第126話・お仕事・理奈視点03


「どう、校倉あぜくらさん。お仕事の調子は?」


「あ、ゆっちー……じゃなく部長。これと言って問題はありません」


僕、倉ぼっここと校倉理奈は―――

ここ東京にあるオフィスで働き始め、何とか業務をこなしていた。


サポートにゆーちゃんこと武田部長もついてくれているし、

課は違うけど同じ職場にミツや加奈ちゃんもいる。

今のところ全て順調だ。


「そういえば部長、何かつっつかれたら教えてって話でしたけど、

 こっちから何かしてはいけないんでしょうか?」


「え? 何かって?」


会社ではビシッと眼鏡にスーツのキャリアウーマンとなったゆっちーが、

首を傾げる。


「反撃とか」


「は、反撃ねぇ~……う~ん」


そこでゆっちーは腕組みして考え始める。

おかしいな、僕何かヘンな事言った?


「それはちゃんと相手わかるの?」


「うん! じゃ、じゃなくて……はいっ」


ゆっちーはうなるように、その場で振り返ったり戻ったりと、

右足を軸に半回転させていたけど、


「ま、まあ、あまりしつこいようだったら許可するわ。

 でも関係無い人は巻き込まないようにね」


「わかりましたー」


そう言うとゆっちーは去っていった。

僕は自分のPCに向かって仕事を再開させると、


「……んっ?」


またPCウチのコが訴えてきた。

どうやら、またどこかからつつかれているようだけど。


「んん~? コイツこの前もつついて来なかった?」


そこでウチのコが『やり返していーい?』と聞いてきたので、


「おーいいよいいよ。
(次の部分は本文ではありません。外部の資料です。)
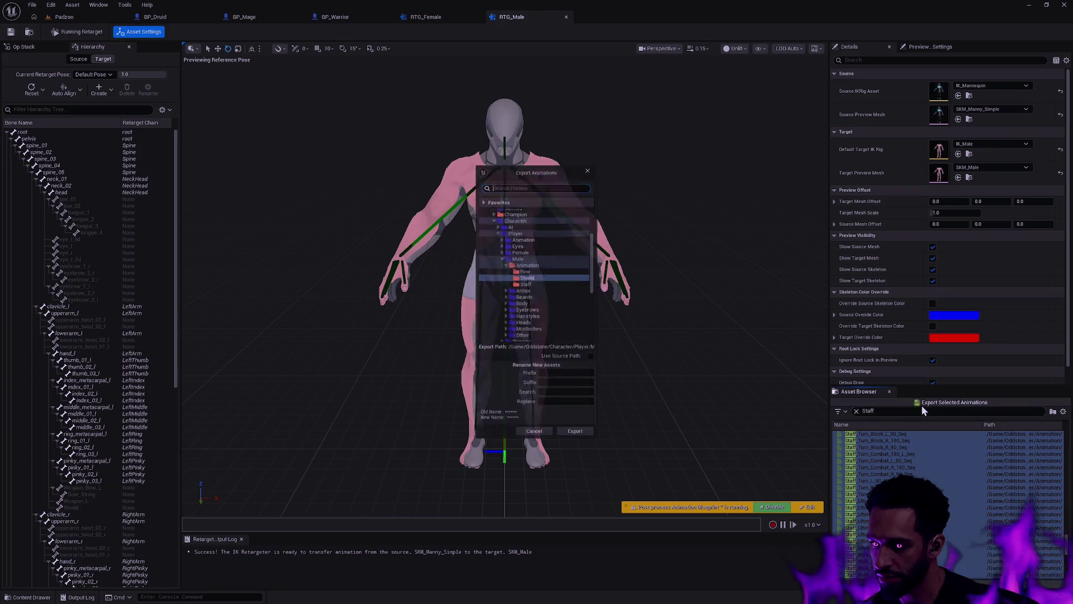
{"action": "left_click", "coordinate": [532, 283]}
部長から許可もらったから」


『やったー! じゃ、行ってくるねー』


データ上の事だけどどこに行くのかな?

難しい事はわからないけど許可は出ているし、このコの好きに

させてあげよっと。


そこで僕は、ウチのコの様子を見守る事にした。




―――都内某所―――




『なっ何だ!? マシンの挙動がおかしい!?』

『なぜだ! なぜこちらのコマンドを受け付けない……!』

『! “全ての権限はリナにあり―――” まさか、この俺がマシンを

 乗っ取られたっていうのか!?』

『やっやめろ! データを勝手にアップロードするな!!』

『やめろ!! やめろおぉおおおおっ!!』




数日後、あるハッカーが逮捕されたというニュースが流れるのだが、

それは理奈たちの知る由も無い事だった。